**Recorded information:**
-----

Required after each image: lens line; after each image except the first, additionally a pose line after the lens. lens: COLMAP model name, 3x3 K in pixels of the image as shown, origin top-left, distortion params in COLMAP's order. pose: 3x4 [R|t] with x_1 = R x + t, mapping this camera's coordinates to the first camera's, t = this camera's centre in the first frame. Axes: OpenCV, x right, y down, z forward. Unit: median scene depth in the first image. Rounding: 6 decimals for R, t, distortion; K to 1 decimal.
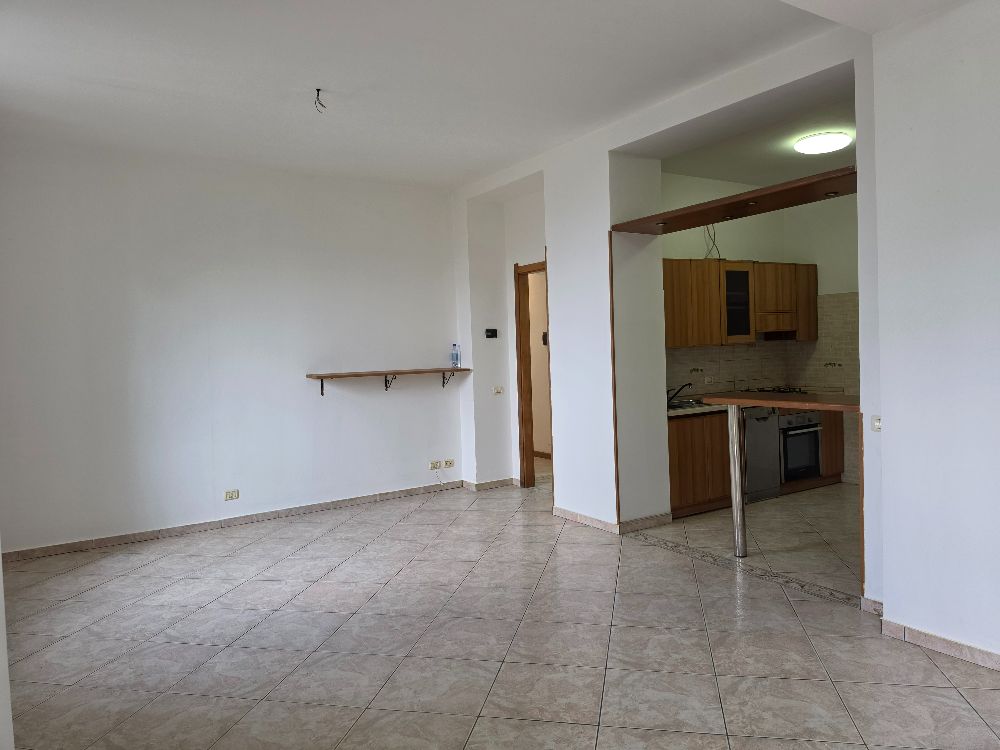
lens RADIAL K [[697.7, 0, 502.3], [0, 697.7, 366.1], [0, 0, 1]] dist [0.064996, -0.088319]
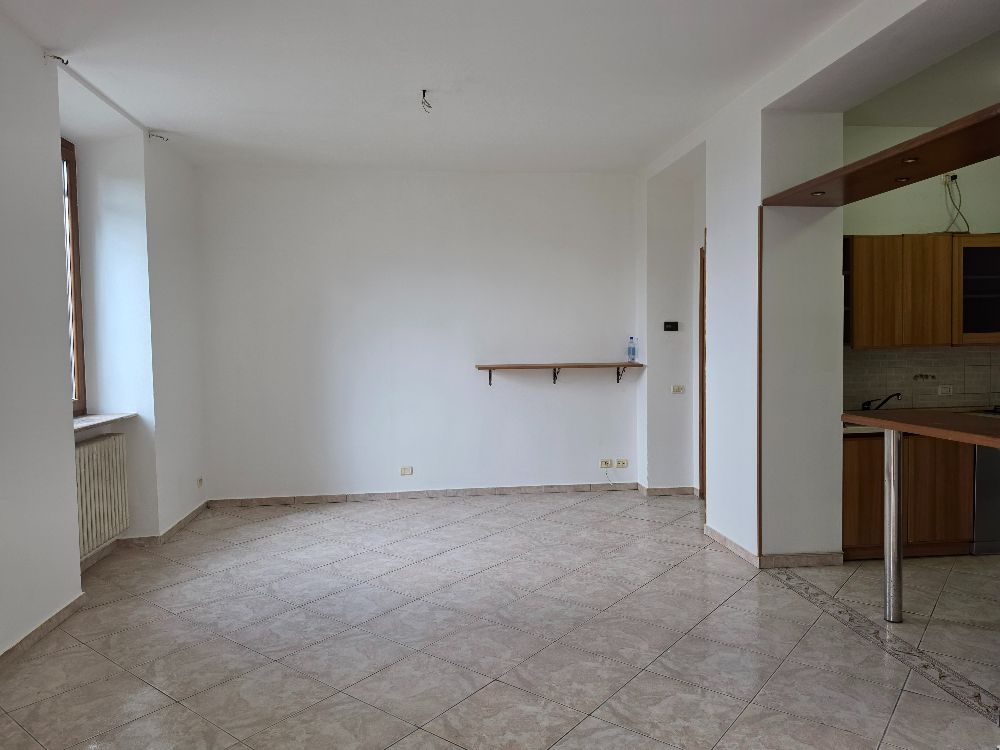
lens RADIAL K [[693.0, 0, 480.2], [0, 693.0, 373.4], [0, 0, 1]] dist [0.064564, -0.087811]
pose [[0.886724, 0.040854, -0.460491, 0.236392], [-0.027407, 0.998981, 0.035852, -0.014392], [0.461486, -0.019170, 0.886940, 0.097408]]
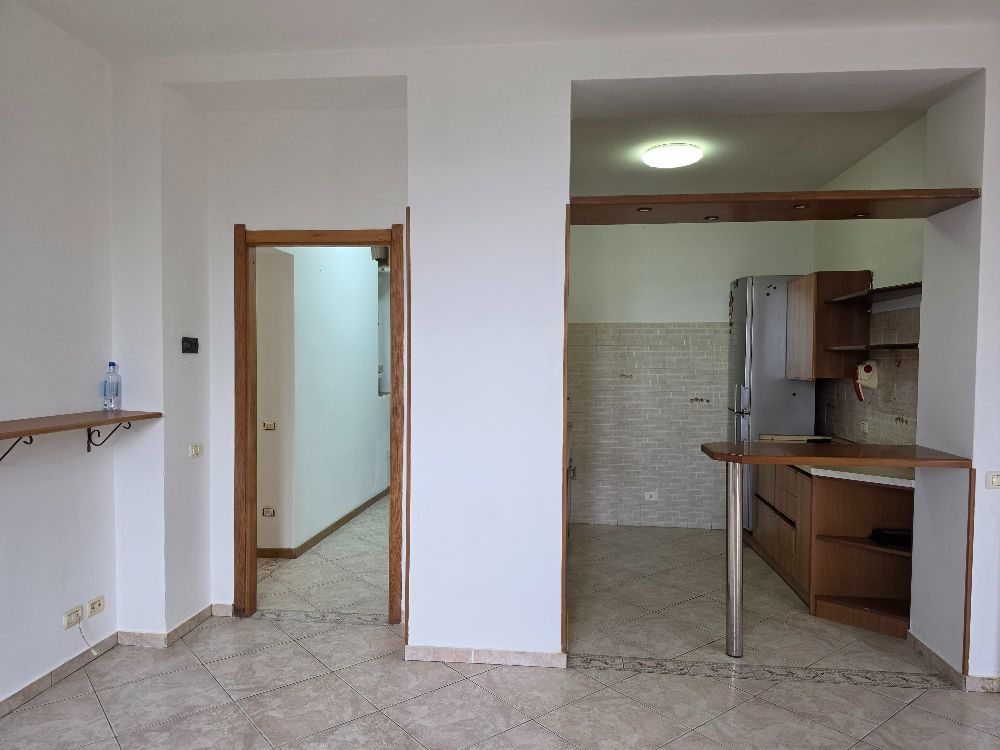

-----

**Task goal:** Transcribe all of the material above word for word, leaving out the pictures.

**Result for this exercise:**
Required after each image: lens line; after each image except the first, additionally a pose line after the lens. lens: COLMAP model name, 3x3 K in pixels of the image as shown, origin top-left, distortion params in COLMAP's order. pose: 3x4 [R|t] with x_1 = R x + t, mapping this camera's coordinates to the first camera's, t = this camera's centre in the first frame. Axes: OpenCV, x right, y down, z forward. Unit: median scene depth in the first image. Rounding: 6 decimals for R, t, distortion; K to 1 decimal.
lens RADIAL K [[697.7, 0, 502.3], [0, 697.7, 366.1], [0, 0, 1]] dist [0.064996, -0.088319]
lens RADIAL K [[693.0, 0, 480.2], [0, 693.0, 373.4], [0, 0, 1]] dist [0.064564, -0.087811]
pose [[0.886724, 0.040854, -0.460491, 0.236392], [-0.027407, 0.998981, 0.035852, -0.014392], [0.461486, -0.019170, 0.886940, 0.097408]]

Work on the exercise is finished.